Saturday, July 25, 2015

I woke up 2 mornings ago dreading IVF. I know I agreed to trying one more time. I very rarely ever take "the easy way out" but right now, adoption sounds so much "easier" than IVF. The shots. The nausea. The clenching of my jaw all night long (I think it is either anxiety related or due to the stimulation) The bad sleep while going through stimulation. The extreme fatigue and exhaustion.

Gosh, I really sound like a debbie downer this morning. But those are just all the things having to do with IVF that I am dreading. Nobody is making me do it. Except for myself. I just need to see one more time if we can get a better batch to possibly have our own baby.

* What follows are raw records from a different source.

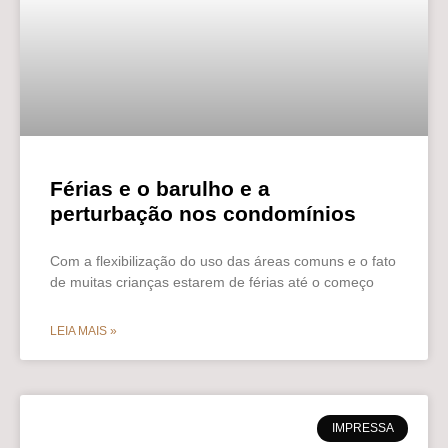
Férias e o barulho e a
perturbação nos condomínios
Com a flexibilização do uso das áreas comuns e o fato
de muitas crianças estarem de férias até o começo
LEIA MAIS »
IMPRESSA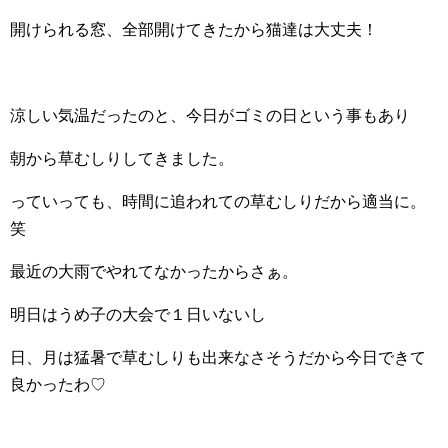
開けられる窓、全部開けてきたから猫達は大丈夫！
涼しい気温だったのと、今日がゴミの日という事もあり
朝から草むしりしてきました。
っていっても、時間に追われての草むしりだから適当に。
笑
最近の大雨でやれてなかったからさぁ。
明日はうめ子の大会で１日いないし
日、月は猛暑で草むしりも出来なさそうだから今日できて
良かったわ♡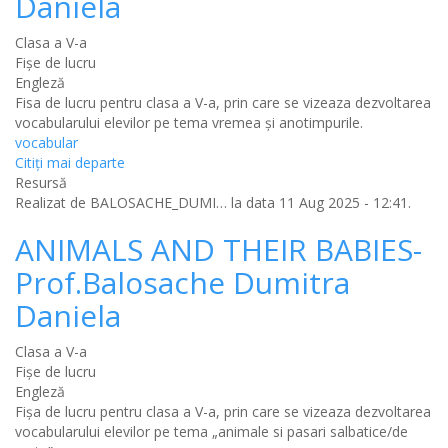
Daniela
Clasa a V-a
Fișe de lucru
Engleză
Fisa de lucru pentru clasa a V-a, prin care se vizeaza dezvoltarea
vocabularului elevilor pe tema vremea și anotimpurile.
vocabular
Citiţi mai departe
Resursă
Realizat de
BALOSACHE_DUMI…
la data 11 Aug 2025 - 12:41.
ANIMALS AND THEIR BABIES-
Prof.Balosache Dumitra
Daniela
Clasa a V-a
Fișe de lucru
Engleză
Fișa de lucru pentru clasa a V-a, prin care se vizeaza dezvoltarea
vocabularului elevilor pe tema „animale si pasari salbatice/de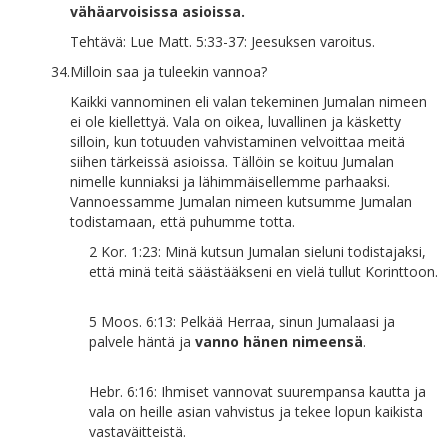
vähäarvoisissa asioissa.
Tehtävä: Lue Matt. 5:33-37: Jeesuksen varoitus.
34.
Milloin saa ja tuleekin vannoa?
Kaikki vannominen eli valan tekeminen Jumalan nimeen
ei ole kiellettyä. Vala on oikea, luvallinen ja käsketty
silloin, kun totuuden vahvistaminen velvoittaa meitä
siihen tärkeissä asioissa. Tällöin se koituu Jumalan
nimelle kunniaksi ja lähimmäisellemme parhaaksi.
Vannoessamme Jumalan nimeen kutsumme Jumalan
todistamaan, että puhumme totta.
2 Kor. 1:23: Minä kutsun Jumalan sieluni todistajaksi,
että minä teitä säästääkseni en vielä tullut Korinttoon.
5 Moos. 6:13: Pelkää Herraa, sinun Jumalaasi ja
palvele häntä ja
vanno hänen nimeensä
.
Hebr. 6:16: Ihmiset vannovat suurempansa kautta ja
vala on heille asian vahvistus ja tekee lopun kaikista
vastaväitteistä.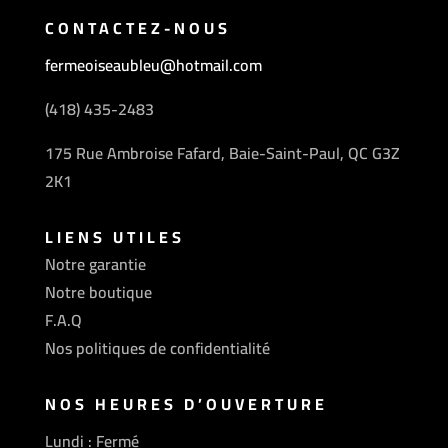
CONTACTEZ-NOUS
fermeoiseaubleu@hotmail.com
(418) 435-2483
175 Rue Ambroise Fafard, Baie-Saint-Paul, QC G3Z
2K1
LIENS UTILES
Notre garantie
Notre boutique
F.A.Q
Nos politiques de confidentialité
NOS HEURES D’OUVERTURE
Lundi : Fermé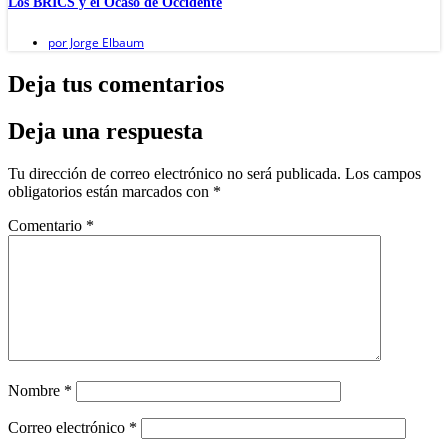
Los BRICS y el Ocaso de Occidente
por
Jorge Elbaum
Deja tus comentarios
Deja una respuesta
Tu dirección de correo electrónico no será publicada.
Los campos
obligatorios están marcados con
*
Comentario
*
Nombre
*
Correo electrónico
*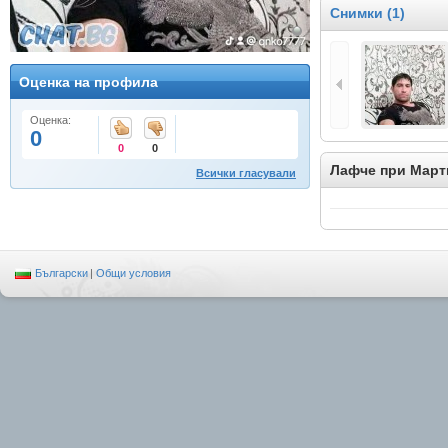
Снимки (1)
Оценка на профила
Оценка:
0
0
0
Лафче при Март
Всички гласували
Български
|
Общи условия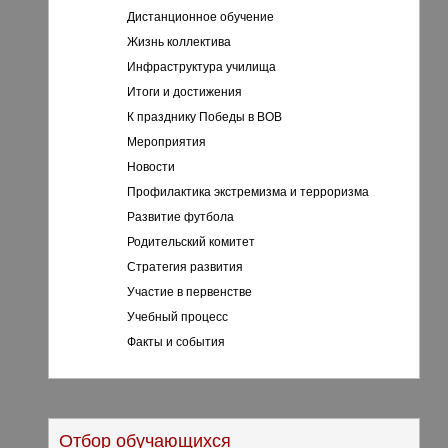
Дистанционное обучение
Жизнь коллектива
Инфраструктура училища
Итоги и достижения
К празднику Победы в ВОВ
Мероприятия
Новости
Профилактика экстремизма и терроризма
Развитие футбола
Родительский комитет
Стратегия развития
Участие в первенстве
Учебный процесс
Факты и события
Отбор обучающихся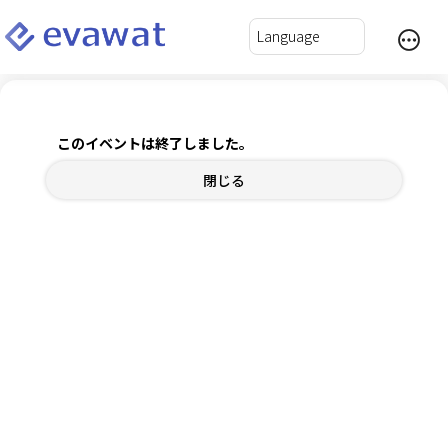
第137回 EXPOブランチ （開運EXPO ver.）
このイベントは終了しました。
2025年12月5日(金) 13:00～14:30
閉じる
チケット
内容確認
ログインして自動入力
*
氏名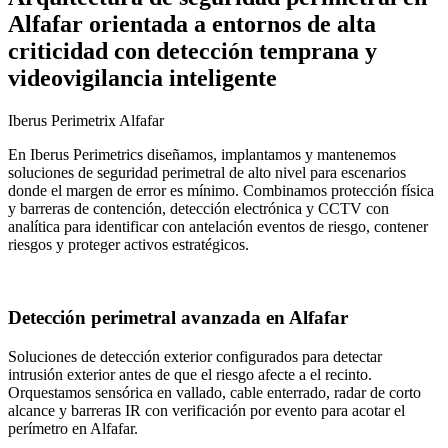
Alfafar orientada a entornos de alta
criticidad con detección temprana y
videovigilancia inteligente
Iberus Perimetrix Alfafar
En Iberus Perimetrics diseñamos, implantamos y mantenemos
soluciones de seguridad perimetral de alto nivel para escenarios
donde el margen de error es mínimo. Combinamos protección física
y barreras de contención, detección electrónica y CCTV con
analítica para identificar con antelación eventos de riesgo, contener
riesgos y proteger activos estratégicos.
Detección perimetral avanzada en Alfafar
Soluciones de detección exterior configurados para detectar
intrusión exterior antes de que el riesgo afecte a el recinto.
Orquestamos sensórica en vallado, cable enterrado, radar de corto
alcance y barreras IR con verificación por evento para acotar el
perímetro en Alfafar.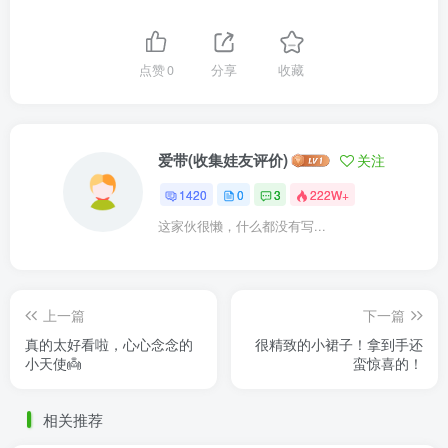
点赞
0
分享
收藏
爱带(收集娃友评价)
关注
1420
0
3
222W+
这家伙很懒，什么都没有写...
上一篇
下一篇
真的太好看啦，心心念念的
很精致的小裙子！拿到手还
小天使👼
蛮惊喜的！
相关推荐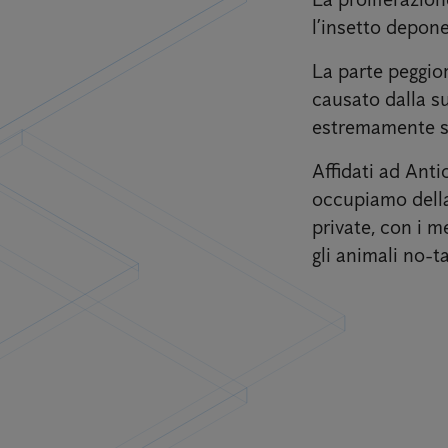
l’insetto depone
La parte peggior
causato dalla su
estremamente sg
Affidati ad Anti
occupiamo della 
private, con i m
gli animali no-ta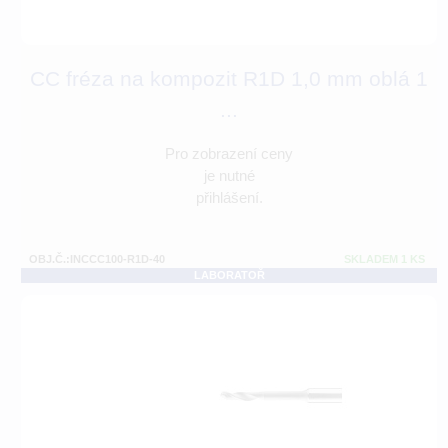
CC fréza na kompozit R1D 1,0 mm oblá 1
...
Pro zobrazení ceny
je nutné
přihlášení.
OBJ.Č.:INCCC100-R1D-40
SKLADEM 1 KS
LABORATOŘ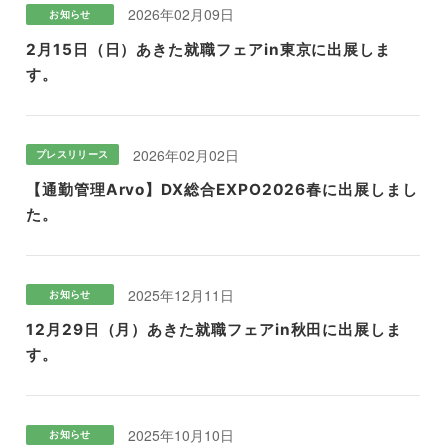
2026年02月09日
お知らせ
2月15日（日）あきた就職フェアin東京に出展しま
す。
2026年02月02日
プレスリリース
【通勤管理Arvo】DX総合EXPO2026春に出展しまし
た。
2025年12月11日
お知らせ
12月29日（月）あきた就職フェアin秋田に出展しま
す。
2025年10月10日
お知らせ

I am coming to terms more and more with the possibility of not being able to have biological children. We went to dinner last night with some friends and heard all about the Children's Home because one of our friends used to teach there. She told us some pretty horrific stories and about some amazingly resilient children. She said they would pick a charity (yes! the very people who deserve to reap the benefits of charity are giving to one!) and donate to it. Her children picked the Humane Society. They were studying art at the time so they decided to auction their artwork and the proceeds would go to the Humane Society. They sold all of their artwork and made $180. The Humane Society let the children name the dogs there. She said some of the children told her they had never felt the fur of a dog before that day. Those kids touched my heart and I don't even know them. I will include the link at the bottom of the page if you are interested in just reading about this amazing place

I feel like we are continuing to heal. My mom came over yesterday and we put all the baby stuff away in a closet so that it wasn't staring me in the face every time I opened the door to "the first bedroom." Kip and I have even been able to call it "the baby room" and I have been okay with it. No instant tears or anything. It may not house a baby yet, but it will. Someday soon. Somehow.

I'm sorry if these post are starting to sound redundant. My brain feels that way. It doesn't turn off from this stuff. I process things best out loud and this blog has been a great way for me to process and not have all of my conversations with people centered around IVF and adoption. If you are going through anything difficult at all, I highly encourage you to start writing. It is amazing how therapeutic it feels. When I was pregnant the first time, I started writing letters to the baby. And then, after we lost that pregnancy, I knew I should write a goodbye letter. But I couldn't.That would be truly letting go. I wasn't ready. Months went by. One night, it finally felt like the right time. After we finished our dinner, I went into our bedroom, closed the door and just started writing. And crying. A LOT. But I wrote that goodbye letter and it was like 5000 lbs were lifted off my shoulders right then and there. So try it. It may not work for you. Or, you may realize it is much easier than you think it will be and the words will just flow. Nobody has to read what you write, or you can share it. It is up to you. But regardless, try it

Update: hot flashes are getting soooooo much better! I can actually wear my bathrobe in the morning again!